Die Brigadiere waren meistens Spitzel und wussten über jeden Bescheid. Sie gingen beim Politoffizier aus und ein und jede Kleinigkeit wurde verraten. Danach musste man gleich wieder zum Verhör, wo der Politoffizier erneut Fragen stellte, welche man nicht beantworten konnte. Man wurde mit dem Gesicht an die Wand gestellt und bekam einen Stoß, so dass man mit dem Gesicht an der Wand aufschlug. Oder man musste auf einem Fuß stehen, den anderen auf das linke Knie stützen, den Ellbogen darauf und den Zeigefinger auf den Kopf. Er sagte, es muss euch alles einfallen, was ich euch frage.

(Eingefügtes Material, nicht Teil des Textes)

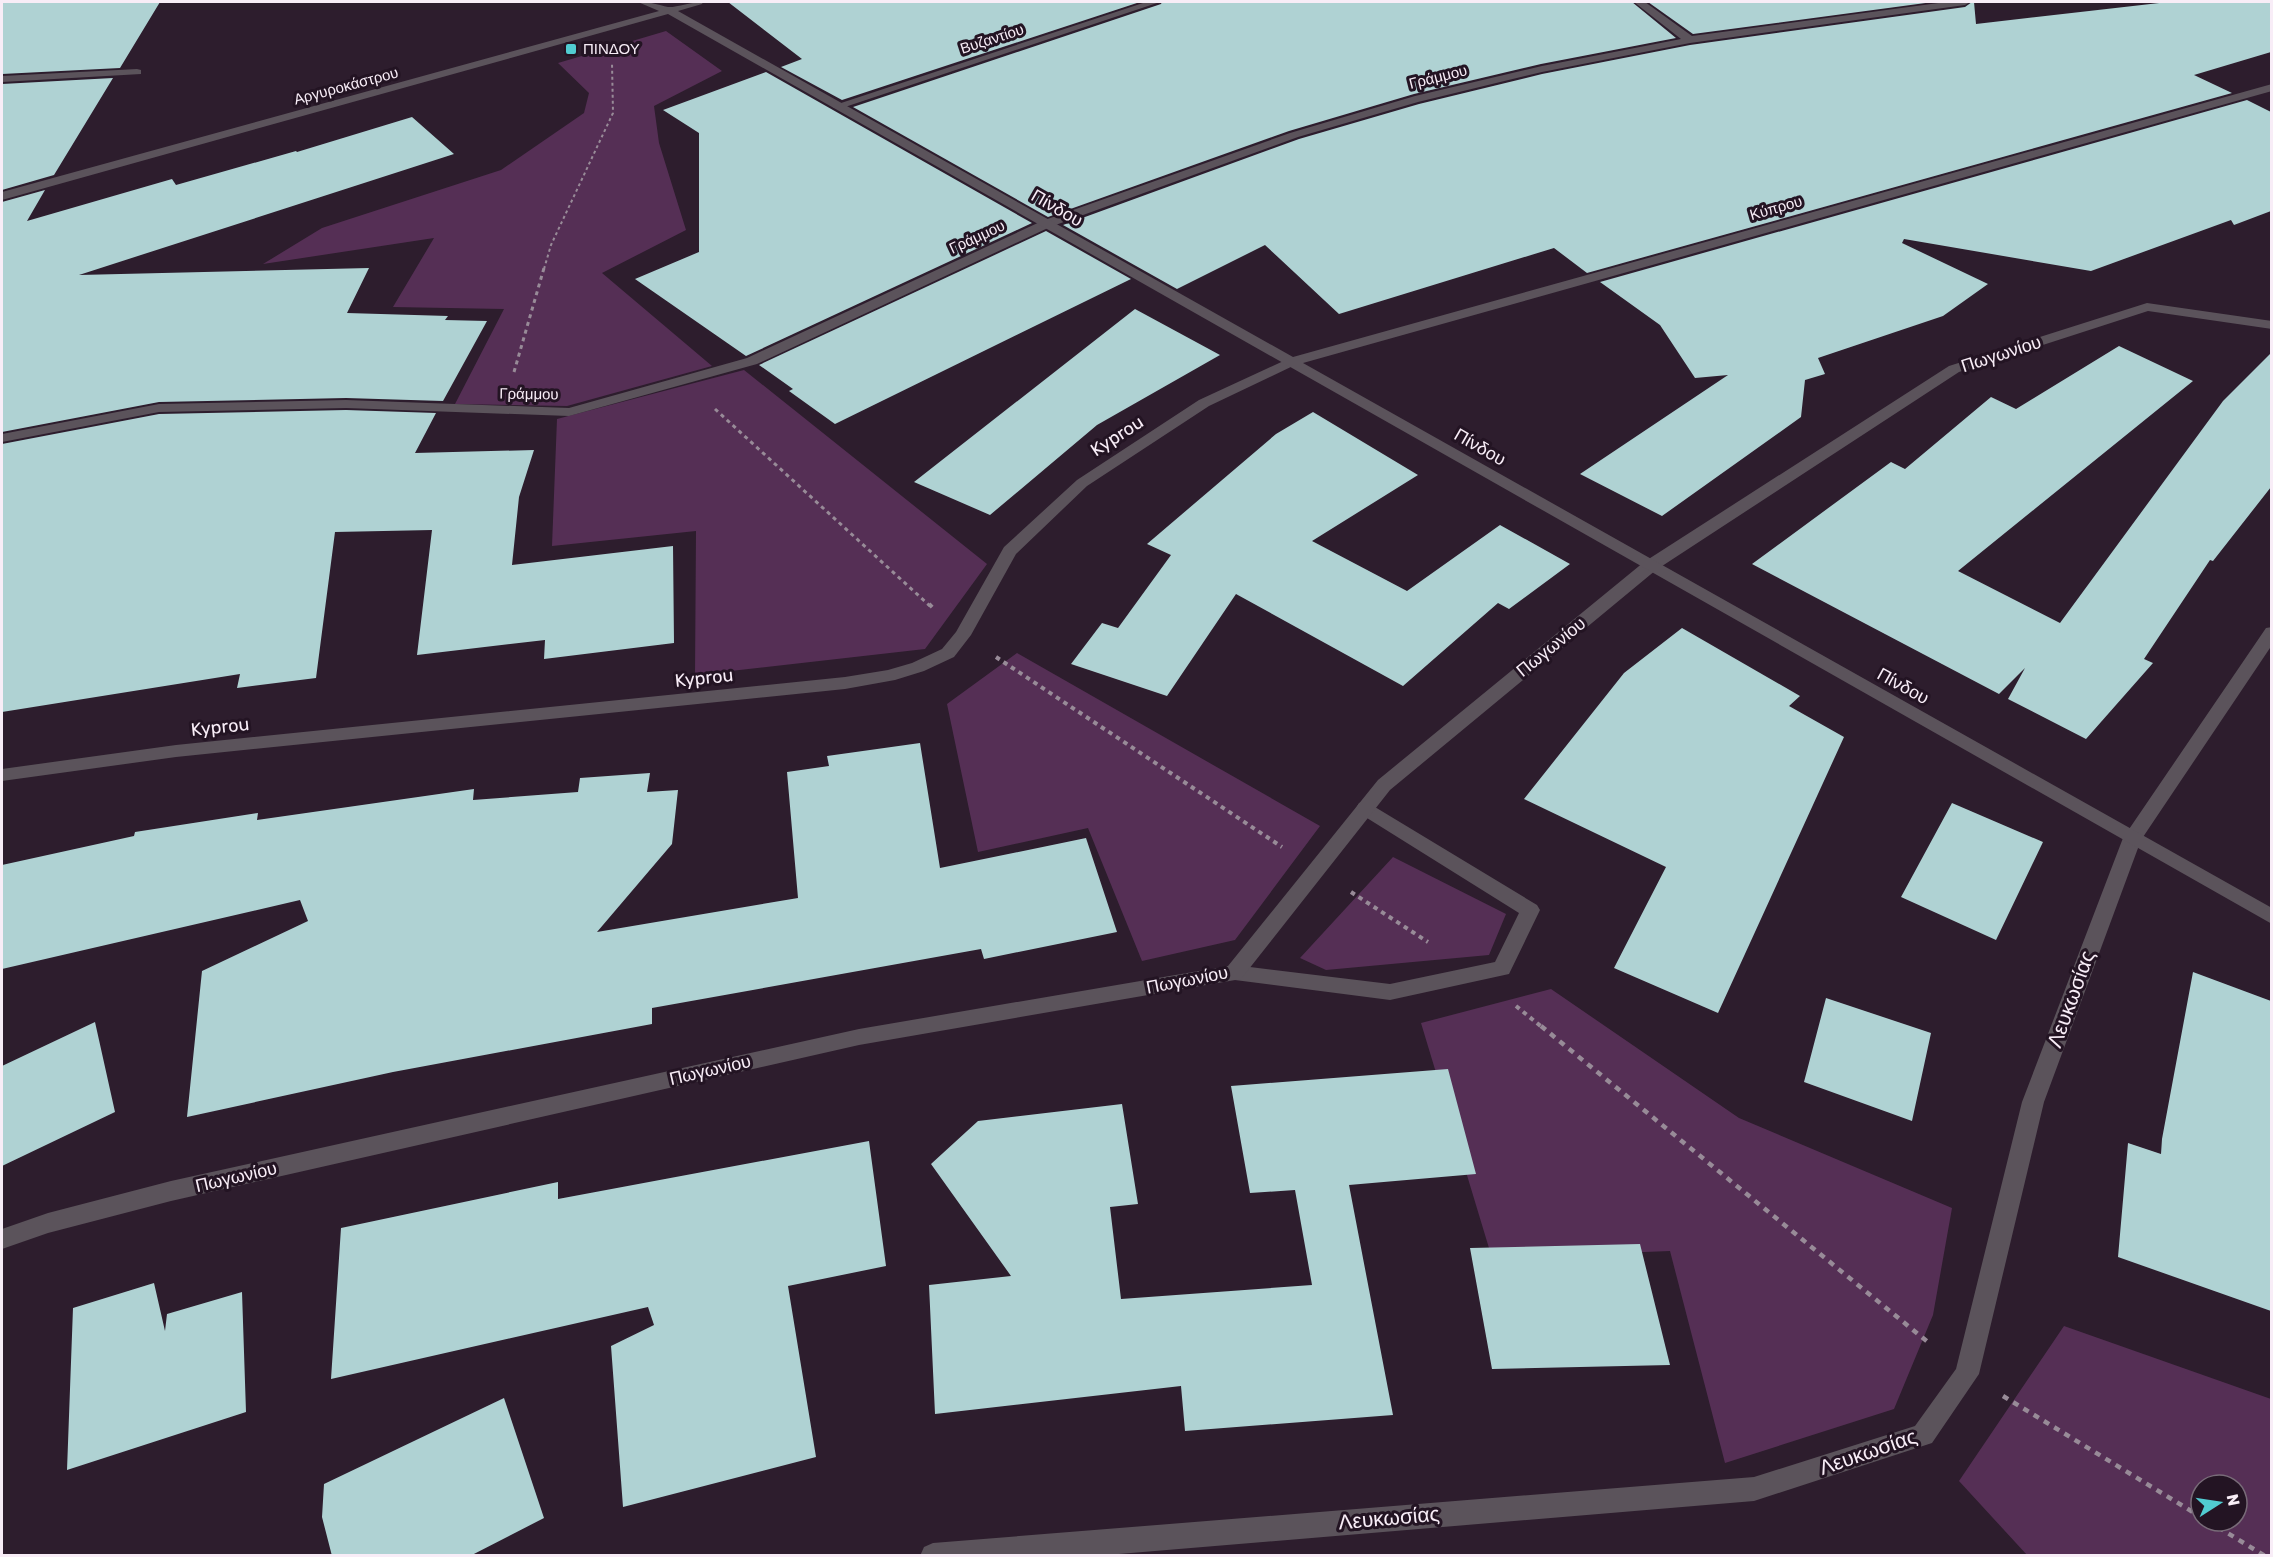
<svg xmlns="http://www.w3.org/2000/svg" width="2273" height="1557" font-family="Rubik,sans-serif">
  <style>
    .green { fill: #552f55; fill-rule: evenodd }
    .building { fill: #afd2d3 }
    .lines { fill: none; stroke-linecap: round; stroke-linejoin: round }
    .path-far3 { stroke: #988b98; stroke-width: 2; stroke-dasharray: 3 3; stroke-linecap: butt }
    .path-far2 { stroke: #988b98; stroke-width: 3; stroke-dasharray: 4 4; stroke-linecap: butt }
    .path-far1 { stroke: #988b98; stroke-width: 4; stroke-dasharray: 4.5 4.5; stroke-linecap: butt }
    .path { stroke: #988b98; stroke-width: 4.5; stroke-dasharray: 6 6; stroke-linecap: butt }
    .service { fill: #5b535b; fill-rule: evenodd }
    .minor { fill: #5b535b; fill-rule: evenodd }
    .tertiary { fill: #5b535b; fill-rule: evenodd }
    .poi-dot { fill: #51ccd1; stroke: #231423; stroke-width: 2 }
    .labels { text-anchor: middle; stroke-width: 6; stroke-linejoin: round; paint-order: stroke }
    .far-street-label { font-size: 15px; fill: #f8edf7; stroke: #231423 }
    .far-poi-label { font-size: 15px; fill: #f8edf7; stroke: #231423; text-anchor: start }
    .street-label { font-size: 18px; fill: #f8edf7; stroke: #231423 }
    .near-street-label { font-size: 21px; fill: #f8edf7; stroke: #231423 }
  </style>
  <rect width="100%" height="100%" fill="#2d1d2d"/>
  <path class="green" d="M 666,31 L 722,71 L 654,106 L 659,143 L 686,230 L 602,273 L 712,366 L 567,406 L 455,404 L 504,309 L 393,307 L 434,238 L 263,264 L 322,228 L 501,170 L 584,113 L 589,93 L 558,63 Z
    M 744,370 L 987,564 L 925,649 L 695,675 L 696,531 L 552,546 L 557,419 Z
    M 1017,653 L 1320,826 L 1235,940 L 1142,961 L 1088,828 L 978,852 L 947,704 Z
    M 1393,857 L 1506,914 L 1489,955 L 1326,970 L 1300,958 Z
    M 1551,989 L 1739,1118 L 1952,1208 L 1933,1315 L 1894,1409 L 1725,1463 L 1670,1251 L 1492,1258 L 1421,1023 Z
    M 2064,1326 L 2271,1399 L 2271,1555 L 2027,1555 L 1959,1481 ZM 2201,1485 L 2237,1485 L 2237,1521 L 2201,1521 Z"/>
  <path class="building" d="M 2,2 L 160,2 L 120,68 L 2,74 Z
    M 728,2 L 1140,2 L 842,100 L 781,67 L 802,59 Z
    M 1162,2 L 1632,2 L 1676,38 L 1541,64 L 1414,94 L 1289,131 L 1048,217 L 853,107 L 1161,4 Z
    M 1648,2 L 1933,2 L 1693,34 Z
    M 1972,2 L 1974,2 L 1976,24 L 2168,2 L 2271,2 L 2271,52 L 2194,75 L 2232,93 L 1587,273 L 1554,248 L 1339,314 L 1265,245 L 1177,289 L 1063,225 L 1299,139 L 1419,104 L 1542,74 L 1690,45 L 1965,7 Z
    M 766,72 L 1032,223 L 746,356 L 635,279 L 699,252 L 699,133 L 663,110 Z
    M 113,78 L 54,175 L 2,190 L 2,84 Z
    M 2247,100 L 2271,112 L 2271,211 L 2234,225 L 2231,220 L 2091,271 L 1904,239 L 1902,243 L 1988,284 L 1943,316 L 1818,358 L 1825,374 L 1805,380 L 1801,417 L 1662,516 L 1580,474 L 1728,375 L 1695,378 L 1660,325 L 1600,282 Z
    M 412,117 L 454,154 L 79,275 L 369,268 L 347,313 L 448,316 L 445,320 L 487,321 L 443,401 L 346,398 L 159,402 L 2,432 L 2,202 L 45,190 L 27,221 L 172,179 L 176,185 L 296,151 L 297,152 Z
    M 1046,231 L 1131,279 L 835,424 L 789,391 L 793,389 L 759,365 Z
    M 1135,309 L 1220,355 L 1097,425 L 990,515 L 914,482 Z
    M 2119,346 L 2193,381 L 1958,571 L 2060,623 L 2223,401 L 2271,353 L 2271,487 L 2213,561 L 2210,560 L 2144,659 L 2153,663 L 2086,739 L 2008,699 L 2025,668 L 1999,694 L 1752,564 L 1891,462 L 1905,469 L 1991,397 L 2016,409 Z
    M 346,410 L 436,413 L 415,453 L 534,450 L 519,497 L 512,565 L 673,546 L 674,643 L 544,659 L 545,640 L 417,655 L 432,530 L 335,532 L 316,678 L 237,688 L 240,674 L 2,712 L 2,444 L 159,414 Z
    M 1313,412 L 1418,475 L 1312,541 L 1407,591 L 1500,525 L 1570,564 L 1509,609 L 1498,603 L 1403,686 L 1236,594 L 1167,696 L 1071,664 L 1102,623 L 1118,628 L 1171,555 L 1147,544 L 1276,434 Z
    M 1682,628 L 1800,696 L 1789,706 L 1844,737 L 1718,1013 L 1614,968 L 1666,867 L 1524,799 L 1624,673 Z
    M 920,743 L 940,868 L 1086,838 L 1117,932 L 984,959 L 981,949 L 652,1008 L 652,1024 L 393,1072 L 187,1117 L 202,971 L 308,921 L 300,900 L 2,969 L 2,865 L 134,836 L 135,832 L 258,813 L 257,820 L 474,789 L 473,800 L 578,792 L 580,778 L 650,773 L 647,792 L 678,790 L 672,844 L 597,932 L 798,898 L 787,772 L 829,766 L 827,756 Z
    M 1952,803 L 2043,842 L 1996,940 L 1901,897 Z
    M 2193,972 L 2271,1001 L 2271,1311 L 2118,1257 L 2128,1143 L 2161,1154 L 2162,1139 Z
    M 1826,998 L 1931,1033 L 1912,1121 L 1804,1082 Z
    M 95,1022 L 115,1112 L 2,1166 L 2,1066 Z
    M 1448,1069 L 1476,1174 L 1349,1185 L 1393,1415 L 1185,1431 L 1181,1386 L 935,1414 L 929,1285 L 1011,1276 L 931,1164 L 978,1121 L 1122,1104 L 1138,1204 L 1110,1207 L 1121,1299 L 1312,1285 L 1295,1190 L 1250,1193 L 1231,1086 Z
    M 869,1141 L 886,1266 L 788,1286 L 816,1457 L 623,1507 L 611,1346 L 654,1325 L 648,1307 L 331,1379 L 341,1228 L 558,1182 L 558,1199 Z
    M 1640,1244 L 1670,1365 L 1492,1369 L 1470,1248 Z
    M 154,1283 L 165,1331 L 167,1314 L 242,1292 L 246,1412 L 67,1470 L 73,1308 Z
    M 504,1398 L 544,1518 L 470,1556 L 332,1556 L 322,1517 L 324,1484 Z"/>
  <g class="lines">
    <path class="path-far3" d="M 544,269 L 551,245 L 613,113 L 612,63"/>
    <path class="path-far2" d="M 514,372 L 544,268
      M 715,409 L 930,606"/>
    <path class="path-far1" d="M 929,604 L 933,608
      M 996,657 L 1282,847
      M 1351,892 L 1428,942
      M 1516,1006 L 1543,1028"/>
    <path class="path" d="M 1541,1026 L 1929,1343
      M 2003,1396 L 2201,1517
      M 2208,1521 L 2265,1556"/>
    <path class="service" d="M 1365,801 L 1537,905 L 1540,910 L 1509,974 L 1390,1000 L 1227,979 L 1224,973 L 1227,967 L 1234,965 L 1390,984 L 1495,962 L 1519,913 L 1359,813 L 1356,808 L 1359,803 Z"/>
    <path class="minor" d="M 1146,2 L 1160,2 L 842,108 L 834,108 L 832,106 Z
      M 1634,2 L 1645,2 L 1692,36 L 1946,2 L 1970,2 L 1965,5 L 1690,43 L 1542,72 L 1418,102 L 1298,137 L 1050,227 L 757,364 L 569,416 L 346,408 L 159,412 L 2,442 L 2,434 L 159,404 L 346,400 L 569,408 L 747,358 L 1042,221 L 1290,133 L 1415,96 L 1542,66 L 1681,39 Z
      M 137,69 L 141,70 L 141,74 L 2,82 L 2,76 Z
      M 2147,303 L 2272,321 L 2272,329 L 2148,311 L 1959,372 L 1656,570 L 1390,790 L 1241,979 L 859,1045 L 171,1201 L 48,1233 L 2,1249 L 2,1229 L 48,1213 L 171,1181 L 859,1029 L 1228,966 L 1378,780 L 1644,562 L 1949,366 Z
      M 1290,358 L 1295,359 L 1297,362 L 1295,365 L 1209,406 L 1087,486 L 1016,554 L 971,635 L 954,657 L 924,671 L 895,680 L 845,689 L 176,757 L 2,781 L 2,769 L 176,745 L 845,677 L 888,670 L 912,663 L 942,649 L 956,632 L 1004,547 L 1077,480 L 1199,400 Z
      M 2272,627 L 2272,645 L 2141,840 L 2044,1102 L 1979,1374 L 1932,1443 L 1754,1501 L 1095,1556 L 920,1556 L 924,1547 L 933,1543 L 1754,1477 L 1915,1426 L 1956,1369 L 2022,1102 L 2123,838 L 2266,628 Z"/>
    <path class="tertiary" d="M 638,2 C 649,1 657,5 668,7 C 674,8 692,2 703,2 L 702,4 L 678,11 L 1293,357 L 2272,84 L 2272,91 L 1303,363 L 2272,908 L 2272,924 L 668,14 L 2,200 L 2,192 L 659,11 Z"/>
  </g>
  <rect class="poi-dot" x="565" y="43" width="12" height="12" rx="3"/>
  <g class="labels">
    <g class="far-street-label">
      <text transform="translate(992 39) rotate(-18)" y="5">Βυζαντίου</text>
      <text transform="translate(1438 77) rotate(-14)" y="5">Γράμμου</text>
      <text transform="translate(346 86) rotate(-15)" y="5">Αργυροκάστρου</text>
      <text transform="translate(1776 208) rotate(-16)" y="5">Κύπρου</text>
      <text transform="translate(977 237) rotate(-25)" y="5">Γράμμου</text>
      <text transform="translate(529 394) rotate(1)" y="5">Γράμμου</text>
    </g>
    <g class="far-poi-label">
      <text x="583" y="54">ΠΙΝΔΟΥ</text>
    </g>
    <g class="street-label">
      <text transform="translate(1057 208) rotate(30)" y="6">Πίνδου</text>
      <text transform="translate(2001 354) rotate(-18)" y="6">Πωγωνίου</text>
      <text transform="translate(1117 436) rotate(-33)" y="6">Kyprou</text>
      <text transform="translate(1480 447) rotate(30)" y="6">Πίνδου</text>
      <text transform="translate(1551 647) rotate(-39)" y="6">Πωγωνίου</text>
      <text transform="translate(704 678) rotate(-6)" y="6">Kyprou</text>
      <text transform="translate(1903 686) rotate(29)" y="6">Πίνδου</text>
      <text transform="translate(220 727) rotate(-6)" y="6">Kyprou</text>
      <text transform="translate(1187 980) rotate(-11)" y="6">Πωγωνίου</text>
      <text transform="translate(710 1070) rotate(-13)" y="6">Πωγωνίου</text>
      <text transform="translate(236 1177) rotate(-13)" y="6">Πωγωνίου</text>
    </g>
    <g class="near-street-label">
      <text transform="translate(2071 999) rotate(-70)" y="7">Λευκωσίας</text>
      <text transform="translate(1868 1452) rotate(-19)" y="7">Λευκωσίας</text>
      <text transform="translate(1389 1518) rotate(-5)" y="7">Λευκωσίας</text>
    </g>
  </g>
  <rect width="2273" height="1557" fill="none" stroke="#f8edf7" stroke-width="6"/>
  <g transform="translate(2219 1503) rotate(78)"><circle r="28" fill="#231423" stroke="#786b78" stroke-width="1.5"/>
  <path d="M0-4.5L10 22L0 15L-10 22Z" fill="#51ccd1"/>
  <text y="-9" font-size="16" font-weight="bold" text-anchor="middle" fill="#f8edf7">N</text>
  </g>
</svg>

Beim Künettengraben für die Hochöfen ist ein deutscher Kamerad in der Mittagspause auf einen Brückenkran geklettert. Oben schrie er: „Heil Kameraden, grüßt mir die Heimat!“, und sprang in einen vorbeifahrenden Kesselwaggon mit flüssigem Erz. Es gab eine blaue Stichflamme und weg war er. Es war furchtbar. Es gab große Aufregung wegen dem Selbstmord. Man hat uns oft zusammengetrieben und gezählt. Unterwegs zum Lager wurden wir von den Posten beschimpft und mit dem Gewehrkolben gestoßen. Im Lager mussten wir dann die halbe Nacht stehen, weil wir auf unseren Kameraden nicht aufgepasst hatten. Am nächsten Tag mussten wir in die Konservenfabrik zum Kohlen ausladen. Am Vormittag kam ich an einer Halle vorbei, wo fünf russische Mädchen Kristallzucker geschaufelt hatten. Ich habe sie angebettelt, mir ein wenig Zucker zu geben. Sie fragten mich, wo sie den Zucker hineingeben sollten. Ich hielt meine Hosentaschen hin, da fragte ein Mädchen, ob ich lange Unterhosen anhätte. Da ich eine trug, meinten sie, ich solle mir diese bei den Knöcheln zubinden. Eine andere sagte: „Hose runter!" Ich zögerte, aber schließlich tat ich es für meine Kameraden und mich. So bekam ich von hinten ein paar Schaufeln Zucker in die Hosenbeine gefüllt. Die Mädchen bogen sich vor Lachen. Ich hatte nicht an die Folgen gedacht. Es dauerte noch lange bis zu abendlichen vier Kilometer Marsch in unser Lager. Der Kristallzucker, der mir bis über die Knie ging, rieb und brannte auf meinen Beinen. Meine Kameraden nahmen mich in die Mitte und schleppten mich abwechselnd bis zum Lager. Dort angekommen stellte ich mich auf eine Decke. Ein Kamerad schnitt mir die Bänder an den Knöcheln auf und der kostbare Zucker rieselte auf die Decke. Es war für mich eine riesige Erleichterung. Ein Kamerad holte Wasser, damit ich mich waschen konnte. Die Haut brannte höllisch. Ich würde es sicher nie wieder machen, obwohl wir einen Teil des Zuckers für Brot und Zigaretten tauschen konnten.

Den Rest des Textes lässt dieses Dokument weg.